Tengo a bien consultar ese librito de vez en cuando. Alguna que otra consigna saqué de él, como que “todo el arte de la guerra se basa en el engaño”. Me gusta porque habla de ganar. La derrota, la propia quiero decir, ni la contempla. Os cuento mi historia, recordándoos que hasta Napoleón tuvo su Waterloo.

“Fue un flechazo, que yo diga esto no significa nada, los tengo bastante a menudo. Y como puedo permitirme añadirlos al carrito de la compra me evito el engorroso trance de tener que elegir. Hasta hace poco se me adaptaban todos a la perfección, parecían hechos sobre el molde de mi piel. No existía aquel que no cayera a mis pies proporcionándome el placer de elevarme sobre las demás mujeres. Pocas son, y lo sé porque soy capaz de leer ojos y rictus, que tengan tanto aguante como para montar en ellos durante toda la noche.

Mientras más altos mejor. Y de todos los colores. Hubo un tiempo en el que me apasioné con los negros de piel brillante, acharolada. Me son gratos los amarillos, pieles rojas, blancos nieve o huevo. Los nude, en toda época, cuentan con mi predilección.

El día que vinieron a mí los esperaba ansiosa, sentada en el sillón de terciopelo azul pavo. Ambos tan perfectos y asimétricos, con nombre propio y un precio tan elevado que de no ser porque no la tengo me daría vergüenza confesar.

Con uno ya noté el primer roce. A pesar de su reputación no sentía la pericia que les adjudicaban. Probé con los dos a la vez y empeoró la situación. Jamás me había visto en similares circunstancias.

Aun así, me los traje a casa. Pero aquí, ni la moqueta roja del dormitorio, ni el travertino del salón, ni tan siquiera el parqué de roble de la biblioteca, consiguieron ablandarlos. Tampoco mis gemidos.

Rabiosa los pateé, dispuesta a mandar meterlos en la bolsa de basura más negra que encontrasen y enterrarlos en el desierto, librándome así de su atracción fatal para siempre. Pero fui incapaz.

Pese a las ampollas que su querencia me producía, intenté una y otra vez la penetración de mi carne en la suya. Me ungí con todas las cremas, adquirí cuantos accesorios recomendaban para obtener la dilatación y el acople ideales. Nada hizo efecto, al contrario, solo sirvieron para encapricharme aún más de lo imposible.

El colmo de la humillación vino poco después, cuando sorprendí a mi nuera en éxtasis con ellos, reflejándose los tres en las múltiples lunas de mi vestidor. Ella se contoneaba, acariciándose el empeine, excitada con el efecto que causaba por detrás la enhiesta largura de sus tacones.

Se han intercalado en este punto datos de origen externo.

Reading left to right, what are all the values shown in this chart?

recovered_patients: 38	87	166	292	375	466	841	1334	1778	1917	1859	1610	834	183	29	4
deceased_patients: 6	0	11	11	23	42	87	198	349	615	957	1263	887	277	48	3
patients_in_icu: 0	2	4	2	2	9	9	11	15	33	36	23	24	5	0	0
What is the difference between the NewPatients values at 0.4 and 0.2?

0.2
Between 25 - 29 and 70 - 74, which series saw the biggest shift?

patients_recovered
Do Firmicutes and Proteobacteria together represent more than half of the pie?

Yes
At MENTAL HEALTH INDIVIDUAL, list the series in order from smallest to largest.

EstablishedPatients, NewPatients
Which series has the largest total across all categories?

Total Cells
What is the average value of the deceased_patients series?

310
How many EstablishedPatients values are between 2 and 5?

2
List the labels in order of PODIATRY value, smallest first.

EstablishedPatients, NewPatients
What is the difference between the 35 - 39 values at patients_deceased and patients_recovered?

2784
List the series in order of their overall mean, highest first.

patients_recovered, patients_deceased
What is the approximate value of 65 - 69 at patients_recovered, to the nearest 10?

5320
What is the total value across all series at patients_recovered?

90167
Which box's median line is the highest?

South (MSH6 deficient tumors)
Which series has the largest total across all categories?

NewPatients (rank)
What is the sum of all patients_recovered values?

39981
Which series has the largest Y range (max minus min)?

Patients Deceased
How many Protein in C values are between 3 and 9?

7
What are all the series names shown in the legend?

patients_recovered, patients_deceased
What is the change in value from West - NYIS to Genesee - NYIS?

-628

—¡Ohh, suegra, tienes unos “Manolos”! ¿Sabes que dicen que llevarlos es mejor que tener sexo?

A la muy guarra los zapatos le sentaban como guantes y manifestaba, sin pudor, sentirse comodísima dentro.

Yo no he sufrido derrota más amarga en toda mi vida”.

¡Aire!


Cuando en la noche busco mi abanico, a tientas sobre la mesita insomne, lo abro despacio para no arañar la oscuridad con su aleteo de mariposa manca.


Es de madera frutal que primero alimentó el cuerpo y ahora lo atempera, troquelada con mimo de artesano que el plástico es herejía y su rasgueo mercenario.

A un abanico hay que saber manejarlo, debe sostenerse entre índice y pulgar, deslizándolo con un jaloneo, como los pájaros con sus crías al enseñarles a volar.

Luego contonearlo, repartiendo frescura y volviendo a plegar para abrirlo de nuevo. Así jugamos los dos con el viento.

En verano termina su letargo de gavetín y salta al bolso, a la manera de un insecto hambriento que necesite de mí para libar del aire.